The three species most closely comparable to H. (S.) battershilli sp. nov., in terms of oxea dimensions, are H. fragilis ( Bergquist & Warne, 1980) , H. ‘laxa’ ( Lundbeck, 1902) sensu Brøndsted (1924) [ H. laxa ( Lundbeck, 1902) is now accepted as Haliclona (Rhizoniera) rosea ( Bowerbank, 1866) in the World Porifera Database (van Soest et al. 2018d)], and H. (S.) implexa (Schmidt, 1868) sensu Brøndsted (1924: 122) and Bergquist & Warne (1980: 17). Haliclona fragilis has oxeas 175 (131–197) µm long, and has a loose, unispicular reticulation with visible spongin, and has only been recorded from the lower intertidal (Auckland west coast) and shallow subtidal (South Island east coast). Haliclona (R.) rosea from Colville Channel in the Hauraki Gulf, is probably the closest species to H. (S.) battershilli sp. nov., with oxeas 190–200 µm long, and recorded from 64 m depth. However, H. (R.) rosea was described as tubular, about 14 cm long, with a wall about 8 mm thick. The skeleton is also similar, described as very dense with numerous interstitial spicules and composed primarily of primary fibres, 2–6 spicules wide. The primary fibres in H. (S.) battershilli sp. nov. are rare and unispicular. Haliclona (S.) implexa was recorded from shallow waters in the Subantarctic region of New Zealand, but Brøndsted’s description does not conform to that of Soestella sensu stricto ( Table 2), and the species is now reserved for Northern Atlantic and Mediterranean sponges; the New Zealand distribution is considered to be inaccurate ( Van Soest 2017f).
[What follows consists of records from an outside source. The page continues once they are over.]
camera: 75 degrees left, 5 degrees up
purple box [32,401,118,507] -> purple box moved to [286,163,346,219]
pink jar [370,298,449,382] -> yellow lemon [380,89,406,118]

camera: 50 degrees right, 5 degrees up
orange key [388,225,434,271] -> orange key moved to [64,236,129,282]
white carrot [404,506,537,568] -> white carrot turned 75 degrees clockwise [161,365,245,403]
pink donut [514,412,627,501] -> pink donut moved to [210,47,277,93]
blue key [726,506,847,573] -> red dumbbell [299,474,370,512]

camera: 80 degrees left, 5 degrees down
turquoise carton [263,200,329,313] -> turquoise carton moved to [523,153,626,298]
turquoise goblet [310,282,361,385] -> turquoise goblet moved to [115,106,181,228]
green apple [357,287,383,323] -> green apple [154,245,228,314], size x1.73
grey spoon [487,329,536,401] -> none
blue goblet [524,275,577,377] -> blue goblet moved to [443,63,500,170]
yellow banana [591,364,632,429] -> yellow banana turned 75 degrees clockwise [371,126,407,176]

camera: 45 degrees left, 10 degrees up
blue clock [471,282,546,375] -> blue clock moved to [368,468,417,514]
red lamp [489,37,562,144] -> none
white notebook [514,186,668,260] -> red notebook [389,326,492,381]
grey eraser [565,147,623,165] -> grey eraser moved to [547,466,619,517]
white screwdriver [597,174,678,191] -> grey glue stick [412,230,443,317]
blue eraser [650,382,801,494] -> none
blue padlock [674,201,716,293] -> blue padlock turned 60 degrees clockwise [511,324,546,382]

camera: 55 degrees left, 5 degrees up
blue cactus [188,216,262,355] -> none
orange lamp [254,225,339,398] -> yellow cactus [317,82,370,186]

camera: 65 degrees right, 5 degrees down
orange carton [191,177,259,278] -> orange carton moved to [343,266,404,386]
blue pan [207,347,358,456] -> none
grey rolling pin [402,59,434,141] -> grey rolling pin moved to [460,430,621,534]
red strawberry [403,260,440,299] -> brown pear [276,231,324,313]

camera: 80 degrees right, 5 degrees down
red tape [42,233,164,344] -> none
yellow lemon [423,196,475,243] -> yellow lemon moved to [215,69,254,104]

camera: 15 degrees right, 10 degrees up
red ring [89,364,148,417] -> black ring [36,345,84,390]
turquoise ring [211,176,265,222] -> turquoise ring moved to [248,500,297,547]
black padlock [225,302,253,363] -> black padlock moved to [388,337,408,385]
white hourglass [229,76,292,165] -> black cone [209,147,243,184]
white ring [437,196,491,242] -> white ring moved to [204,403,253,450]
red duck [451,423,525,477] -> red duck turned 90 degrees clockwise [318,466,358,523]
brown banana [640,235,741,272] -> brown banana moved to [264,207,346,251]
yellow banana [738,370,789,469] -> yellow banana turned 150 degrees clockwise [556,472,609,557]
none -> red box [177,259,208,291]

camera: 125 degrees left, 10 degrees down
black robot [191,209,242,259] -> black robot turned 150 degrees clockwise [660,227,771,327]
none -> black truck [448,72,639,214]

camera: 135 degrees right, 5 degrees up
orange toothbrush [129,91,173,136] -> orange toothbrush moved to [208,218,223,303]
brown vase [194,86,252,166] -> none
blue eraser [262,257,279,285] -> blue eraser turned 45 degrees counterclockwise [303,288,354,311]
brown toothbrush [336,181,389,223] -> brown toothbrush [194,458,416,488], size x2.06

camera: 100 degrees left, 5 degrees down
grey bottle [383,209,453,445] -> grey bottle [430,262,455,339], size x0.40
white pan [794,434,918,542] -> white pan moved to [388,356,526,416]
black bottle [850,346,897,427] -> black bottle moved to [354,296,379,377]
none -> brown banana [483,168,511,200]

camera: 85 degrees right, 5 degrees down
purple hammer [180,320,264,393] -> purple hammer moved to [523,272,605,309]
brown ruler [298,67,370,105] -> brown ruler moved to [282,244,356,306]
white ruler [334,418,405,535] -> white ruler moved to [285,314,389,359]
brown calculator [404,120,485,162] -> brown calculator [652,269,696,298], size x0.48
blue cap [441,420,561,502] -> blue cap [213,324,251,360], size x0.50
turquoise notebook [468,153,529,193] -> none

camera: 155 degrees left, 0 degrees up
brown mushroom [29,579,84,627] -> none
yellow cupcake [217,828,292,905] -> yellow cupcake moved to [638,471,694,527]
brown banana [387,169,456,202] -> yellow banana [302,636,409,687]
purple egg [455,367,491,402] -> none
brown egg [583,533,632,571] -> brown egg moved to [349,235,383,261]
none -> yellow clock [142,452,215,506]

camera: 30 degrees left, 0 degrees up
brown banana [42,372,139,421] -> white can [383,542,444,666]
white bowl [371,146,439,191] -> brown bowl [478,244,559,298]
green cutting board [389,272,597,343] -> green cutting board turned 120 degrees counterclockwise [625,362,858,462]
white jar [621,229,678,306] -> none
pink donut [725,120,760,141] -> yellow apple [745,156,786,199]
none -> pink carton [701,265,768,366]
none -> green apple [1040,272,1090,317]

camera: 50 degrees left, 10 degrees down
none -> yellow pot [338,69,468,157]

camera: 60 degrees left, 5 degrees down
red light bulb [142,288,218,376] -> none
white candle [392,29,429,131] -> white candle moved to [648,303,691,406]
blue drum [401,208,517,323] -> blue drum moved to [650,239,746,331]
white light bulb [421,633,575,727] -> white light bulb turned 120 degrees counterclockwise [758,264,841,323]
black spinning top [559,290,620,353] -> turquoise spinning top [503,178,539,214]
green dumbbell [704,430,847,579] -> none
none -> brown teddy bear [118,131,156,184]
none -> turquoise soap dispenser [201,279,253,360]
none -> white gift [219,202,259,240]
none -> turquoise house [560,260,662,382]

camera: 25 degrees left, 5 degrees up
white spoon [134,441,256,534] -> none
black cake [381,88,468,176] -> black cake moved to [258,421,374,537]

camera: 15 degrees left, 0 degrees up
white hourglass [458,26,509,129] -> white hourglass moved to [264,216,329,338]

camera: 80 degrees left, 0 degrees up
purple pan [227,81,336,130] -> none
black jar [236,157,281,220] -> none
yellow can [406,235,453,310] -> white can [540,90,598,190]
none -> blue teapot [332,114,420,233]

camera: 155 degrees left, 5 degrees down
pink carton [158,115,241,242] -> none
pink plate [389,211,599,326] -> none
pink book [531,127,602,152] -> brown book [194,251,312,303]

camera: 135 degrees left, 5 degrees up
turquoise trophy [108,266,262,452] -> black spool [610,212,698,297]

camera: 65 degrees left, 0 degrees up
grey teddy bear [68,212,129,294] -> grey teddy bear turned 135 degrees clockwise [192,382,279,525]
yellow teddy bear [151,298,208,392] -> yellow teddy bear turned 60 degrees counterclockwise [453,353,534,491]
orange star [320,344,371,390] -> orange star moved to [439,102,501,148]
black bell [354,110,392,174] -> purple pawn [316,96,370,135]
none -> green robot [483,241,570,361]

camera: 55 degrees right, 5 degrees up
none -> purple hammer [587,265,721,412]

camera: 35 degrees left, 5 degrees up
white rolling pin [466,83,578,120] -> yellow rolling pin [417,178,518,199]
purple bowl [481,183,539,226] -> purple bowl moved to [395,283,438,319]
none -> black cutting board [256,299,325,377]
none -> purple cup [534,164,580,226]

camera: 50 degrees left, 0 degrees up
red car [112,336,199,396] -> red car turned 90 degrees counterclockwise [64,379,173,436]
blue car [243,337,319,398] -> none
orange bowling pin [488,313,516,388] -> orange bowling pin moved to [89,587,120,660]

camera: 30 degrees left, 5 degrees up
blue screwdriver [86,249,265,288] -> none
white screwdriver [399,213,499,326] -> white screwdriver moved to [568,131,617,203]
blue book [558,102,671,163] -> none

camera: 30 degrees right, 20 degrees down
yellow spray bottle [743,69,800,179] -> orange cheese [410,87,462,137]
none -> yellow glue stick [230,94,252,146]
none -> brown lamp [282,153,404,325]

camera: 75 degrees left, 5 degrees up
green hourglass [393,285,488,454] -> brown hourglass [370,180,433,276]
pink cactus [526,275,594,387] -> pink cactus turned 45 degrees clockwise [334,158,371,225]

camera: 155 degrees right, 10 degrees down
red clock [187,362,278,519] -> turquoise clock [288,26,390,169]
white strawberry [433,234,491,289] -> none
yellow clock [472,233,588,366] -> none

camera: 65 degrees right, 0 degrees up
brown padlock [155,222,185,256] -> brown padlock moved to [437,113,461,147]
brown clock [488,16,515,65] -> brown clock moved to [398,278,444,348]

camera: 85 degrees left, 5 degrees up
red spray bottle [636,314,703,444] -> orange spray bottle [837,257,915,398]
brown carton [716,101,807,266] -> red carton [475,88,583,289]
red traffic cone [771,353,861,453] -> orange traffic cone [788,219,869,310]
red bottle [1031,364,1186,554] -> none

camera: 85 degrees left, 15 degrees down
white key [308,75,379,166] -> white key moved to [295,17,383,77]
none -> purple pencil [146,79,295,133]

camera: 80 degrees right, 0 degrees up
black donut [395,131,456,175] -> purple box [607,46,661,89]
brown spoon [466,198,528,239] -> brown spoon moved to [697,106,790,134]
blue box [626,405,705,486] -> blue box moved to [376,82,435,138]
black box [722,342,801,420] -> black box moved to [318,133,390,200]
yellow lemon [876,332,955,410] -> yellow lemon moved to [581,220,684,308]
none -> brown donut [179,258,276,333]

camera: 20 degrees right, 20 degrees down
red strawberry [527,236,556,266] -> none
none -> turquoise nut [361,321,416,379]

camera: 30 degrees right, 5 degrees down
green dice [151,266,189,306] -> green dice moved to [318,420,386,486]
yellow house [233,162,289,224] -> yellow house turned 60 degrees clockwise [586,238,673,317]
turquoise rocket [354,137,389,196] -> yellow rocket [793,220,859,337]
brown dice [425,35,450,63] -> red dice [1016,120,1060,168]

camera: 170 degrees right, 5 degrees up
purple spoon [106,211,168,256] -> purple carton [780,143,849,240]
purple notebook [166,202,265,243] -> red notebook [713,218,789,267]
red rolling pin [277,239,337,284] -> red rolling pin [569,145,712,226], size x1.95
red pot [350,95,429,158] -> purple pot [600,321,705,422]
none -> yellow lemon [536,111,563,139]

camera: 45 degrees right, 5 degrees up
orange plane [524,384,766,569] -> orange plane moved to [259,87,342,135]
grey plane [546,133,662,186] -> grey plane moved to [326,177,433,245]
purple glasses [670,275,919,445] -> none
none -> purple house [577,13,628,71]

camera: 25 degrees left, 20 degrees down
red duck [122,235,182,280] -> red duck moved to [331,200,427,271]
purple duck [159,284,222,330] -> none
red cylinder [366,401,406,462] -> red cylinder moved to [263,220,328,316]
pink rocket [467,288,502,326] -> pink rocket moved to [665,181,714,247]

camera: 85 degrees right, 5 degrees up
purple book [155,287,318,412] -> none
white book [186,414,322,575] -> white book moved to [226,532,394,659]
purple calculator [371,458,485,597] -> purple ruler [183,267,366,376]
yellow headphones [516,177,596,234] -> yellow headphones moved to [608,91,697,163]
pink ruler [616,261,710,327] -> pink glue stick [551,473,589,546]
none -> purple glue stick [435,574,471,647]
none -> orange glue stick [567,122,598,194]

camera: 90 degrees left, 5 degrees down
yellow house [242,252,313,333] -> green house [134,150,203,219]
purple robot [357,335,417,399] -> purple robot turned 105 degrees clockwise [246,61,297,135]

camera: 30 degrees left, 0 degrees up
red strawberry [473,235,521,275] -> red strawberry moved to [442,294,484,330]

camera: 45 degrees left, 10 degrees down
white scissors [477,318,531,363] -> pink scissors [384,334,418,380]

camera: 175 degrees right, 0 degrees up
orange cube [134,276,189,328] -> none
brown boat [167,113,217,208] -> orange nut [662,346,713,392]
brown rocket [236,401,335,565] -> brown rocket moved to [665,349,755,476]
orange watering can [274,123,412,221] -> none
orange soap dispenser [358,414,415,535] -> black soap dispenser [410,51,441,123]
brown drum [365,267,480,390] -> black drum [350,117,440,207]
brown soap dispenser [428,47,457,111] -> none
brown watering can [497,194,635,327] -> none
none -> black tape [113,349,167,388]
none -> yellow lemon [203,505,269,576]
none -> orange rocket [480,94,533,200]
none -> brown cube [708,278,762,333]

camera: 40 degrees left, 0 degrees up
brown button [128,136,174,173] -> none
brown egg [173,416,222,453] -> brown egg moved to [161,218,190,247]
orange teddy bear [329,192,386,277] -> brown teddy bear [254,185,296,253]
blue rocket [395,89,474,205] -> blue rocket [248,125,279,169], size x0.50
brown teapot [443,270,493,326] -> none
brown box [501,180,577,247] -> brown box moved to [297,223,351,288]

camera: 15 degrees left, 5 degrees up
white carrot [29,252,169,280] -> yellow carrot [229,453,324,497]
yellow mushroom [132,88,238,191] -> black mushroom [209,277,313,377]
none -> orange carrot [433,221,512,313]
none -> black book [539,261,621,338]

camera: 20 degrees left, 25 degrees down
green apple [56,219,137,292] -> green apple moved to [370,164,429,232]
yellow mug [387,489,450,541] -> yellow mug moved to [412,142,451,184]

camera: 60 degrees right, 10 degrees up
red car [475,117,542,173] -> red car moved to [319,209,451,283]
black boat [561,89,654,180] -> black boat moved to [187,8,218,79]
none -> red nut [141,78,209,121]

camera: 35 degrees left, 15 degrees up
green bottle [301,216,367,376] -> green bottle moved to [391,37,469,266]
Despite the general difficulty of differentiating the many species of Haliclona in New Zealand waters, we regard H. (S.) battershilli sp. nov. as unique, due to: 1) the restricted distribution to the Calypso hydrothermal vent fields; 2) the depth of this habitat (180–190 m), the deepest record for any species of Haliclona in New Zealand waters thus far; 3) the considerable size of the oxeas (159–231 µm) compared to most other species; and 4) the branching, ramose, attenuated habit, not found in any other New Zealand species.